### What you should do
Keep to one stretch of the data below, the lines from the one with "Блондинката не публикува" up to and including the one with "Петя Буюклиева (снимки)", and return that stretch exactly.

#### Dataset extract

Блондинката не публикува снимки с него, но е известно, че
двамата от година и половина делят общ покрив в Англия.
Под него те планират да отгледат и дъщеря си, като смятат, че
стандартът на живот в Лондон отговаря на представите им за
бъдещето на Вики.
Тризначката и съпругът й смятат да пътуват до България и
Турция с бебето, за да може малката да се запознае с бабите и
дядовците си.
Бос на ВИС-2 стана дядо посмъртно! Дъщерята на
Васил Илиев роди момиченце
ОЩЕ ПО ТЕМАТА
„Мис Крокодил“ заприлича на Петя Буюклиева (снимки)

########
#### Dataset extract

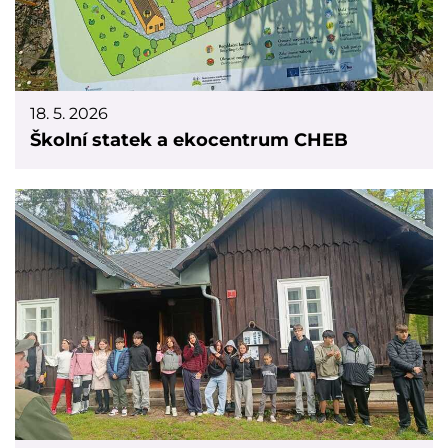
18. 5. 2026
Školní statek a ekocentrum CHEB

########

### Output for this exercise
Блондинката не публикува снимки с него, но е известно, че
двамата от година и половина делят общ покрив в Англия.
Под него те планират да отгледат и дъщеря си, като смятат, че
стандартът на живот в Лондон отговаря на представите им за
бъдещето на Вики.
Тризначката и съпругът й смятат да пътуват до България и
Турция с бебето, за да може малката да се запознае с бабите и
дядовците си.
Бос на ВИС-2 стана дядо посмъртно! Дъщерята на
Васил Илиев роди момиченце
ОЩЕ ПО ТЕМАТА
„Мис Крокодил“ заприлича на Петя Буюклиева (снимки)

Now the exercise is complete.